Jinko Power riporta di aver consolidato una pipeline in Italia da circa 300 MW, al momento progetti brownfield, ma punta a duplicarla nell’anno in corso, acquisendo anche progetti Ready-to-Build.
“Il 50% è batterie, il 50% è fotovoltaico. Vogliamo arrivare almeno a una pipeline di 600 MW. Al momento abbiamo già oltre 3 GW installati in Cina e stiamo lavorando a una serie di progetti in Europa, come l’impianto Antequera da 170 MW in Spagna”, ha detto Felice Lucia, country manager Italy di Jinko Power, a pv magazine Italia.
Per quanto riguarda gli impianti fotovoltaici, si tratta solo di progetti agrivoltaici, anche avanzati, ma non rientranti nel bando agrivoltaico “perché troppo complicato”.
Considerazioni finanziarie
La crescente attenzione dei player cinesi al mercato downstream italiano sta però aumentando la pressione sulle poche “buone autorizzazioni”, i cui prezzi ora stanno aumentando.
Jinko Power ha un hurdle rate in Italia di circa l’8%. L’hurdle rate è il tasso minimo di rendimento finanziario richiesto ad un investimento per poter essere considerato.
A causa della diminuzione dei tassi d’interesse, Jinko Power potrebbe presto aumentare la disponibilità finanziaria e interessarsi anche a progetti più costosi. Il debito legato ai progetti in Italia è infatti locale.
“Stiamo discutendo con degli sviluppatori. Stiamo considerando di dare un prezzo base minimo per coprire i costi, per esempio intorno ai 50-60.000 euro a MW per un progetto da 10 MW, più diamo un premio con profit share a seconda di quanto vendiamo l’impianto. Possiamo dare anche 100.000 euro in più a MW, per esempio, quando l’impianto è a COD”, ha detto Lucia.
COD (Commercial Operating Date) è la data in cui l’impianto inizia a essere remunerato per l’energia elettrica prodotta.
Sul mercato, dice Lucia, il prezzo di un impianto in procedura abilitativa semplificata (PAS) è di circa 80-130.000 euro al MW. “Un grande impianto costa anche di più. C’è qualcuno che ha parlato pure di 150.000-200.000 euro, ma penso sia esagerato, anche se il mercato sta andando in rialzo”, ha detto Lucia.
Il rischio normativo in Italia è comunque in diminuzione, riporta il country manager Italy di Jinko Power.
Progetti di Jinko Power in Italia
La società riporta inoltre di aver cambiato la propria strategia interna per valutare i progetti, abbandonando la logica dell’Lcoe e abbracciando invece un approccio basato sul Capture Price, spiegando che in ogni caso è difficile dare una stima puntuale del Capture Price in Italia.
Al momento Jinko Power sta pensando di coltivare fichi d’India sotto gli impianti, ma sta anche operando test con pascoli e apicoltura. L’idea è di avere accesso all’autorizzazione semplificata dell’agrivoltaico avanzato senza chiedere incentivi. Il modello di business prevede poi la collaborazione con società agricole locali.

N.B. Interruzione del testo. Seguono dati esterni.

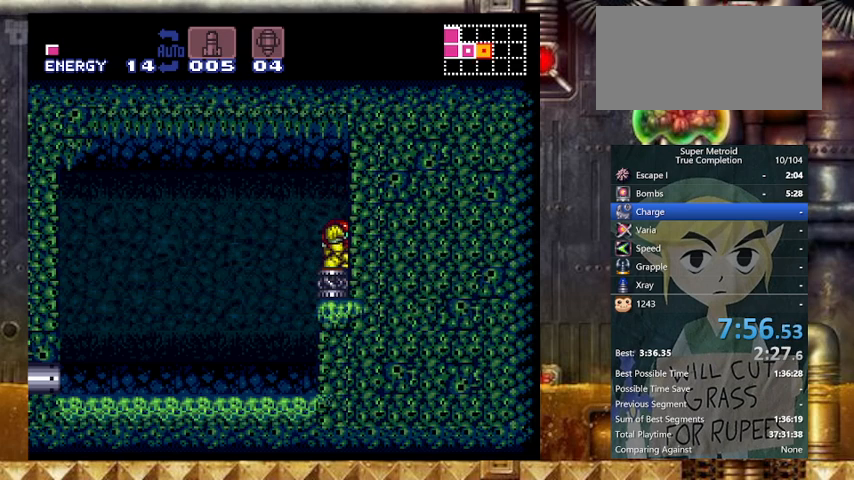
{"buttons": [], "events": [[67, "DPAD_DOWN", "up"], [100, "Y", "up"], [233, "X", "down"], [333, "DPAD_UP", "down"], [367, "X", "up"], [433, "DPAD_UP", "up"]]}
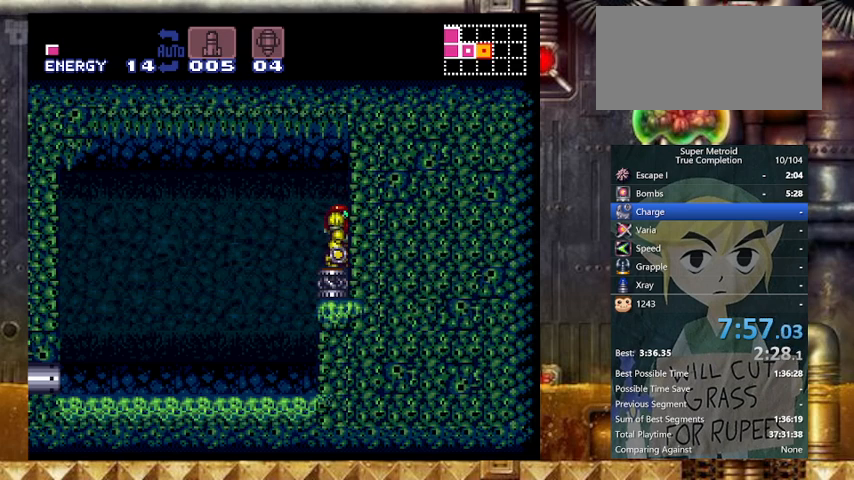
{"buttons": ["X"], "events": [[500, "X", "down"]]}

In funzione delle geografie, poi, i progetti BESS avranno caratteristiche diverse.
“Abbiamo tre progetti di batteria, tutti stand alone. Riteniamo però che in regioni come la Sicilia gli impianti di colocation per batterie possano risultare maggiormente profittevoli”.
Collaborazione tra Cina e Italia
Lucia ha confermato l’intenzione della Cina a investire in Italia, uno dei mercati più importanti per i produttori cinesi.
“La nostra strategia è sviluppare impianti e, nel lungo periodo, diventare un IPP (Independent power producer, ndr) e produrre energia”, ha detto Lucia.
Jinko Power, società distinta da JinkoSolar, con cui condivide però la proprietà, non compra pannelli della società cugina per progetti in Italia.
“Siamo tra virgolette slegati da JinkoSolar per i moduli: non abbiamo l’obbligo di comprare JinkoSolar. Invece altri produttori hanno la divisione sviluppo all’interno della società e quindi hanno quasi un obbligo. Noi invece abbiamo un business completamente separato”, ha puntualizzato Lucia.